▸ **Stored data entries**:
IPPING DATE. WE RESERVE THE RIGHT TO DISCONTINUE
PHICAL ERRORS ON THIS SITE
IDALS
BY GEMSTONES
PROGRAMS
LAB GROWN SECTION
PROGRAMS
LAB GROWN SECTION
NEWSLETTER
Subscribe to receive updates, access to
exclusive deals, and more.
* * *
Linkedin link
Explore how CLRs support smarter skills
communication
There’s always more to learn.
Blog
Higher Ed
==
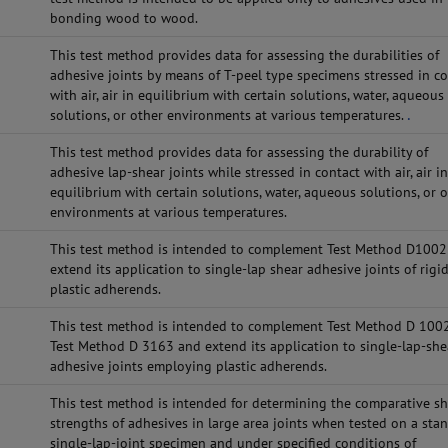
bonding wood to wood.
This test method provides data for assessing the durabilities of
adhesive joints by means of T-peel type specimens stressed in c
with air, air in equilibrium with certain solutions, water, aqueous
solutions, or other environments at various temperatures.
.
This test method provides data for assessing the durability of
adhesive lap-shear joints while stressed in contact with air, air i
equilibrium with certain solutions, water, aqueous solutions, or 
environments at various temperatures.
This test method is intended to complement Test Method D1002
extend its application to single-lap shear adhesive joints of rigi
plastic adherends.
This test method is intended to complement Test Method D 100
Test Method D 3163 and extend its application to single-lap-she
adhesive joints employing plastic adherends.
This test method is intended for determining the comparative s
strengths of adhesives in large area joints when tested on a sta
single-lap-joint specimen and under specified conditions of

▸ **Work order**: Look above for the line containing "PHICAL ERRORS ON THIS SITE". Output from there through the line containing "exclusive deals, and more.", exactly and inclusively.

▸ **Response for this exercise**:
PHICAL ERRORS ON THIS SITE
IDALS
BY GEMSTONES
PROGRAMS
LAB GROWN SECTION
PROGRAMS
LAB GROWN SECTION
NEWSLETTER
Subscribe to receive updates, access to
exclusive deals, and more.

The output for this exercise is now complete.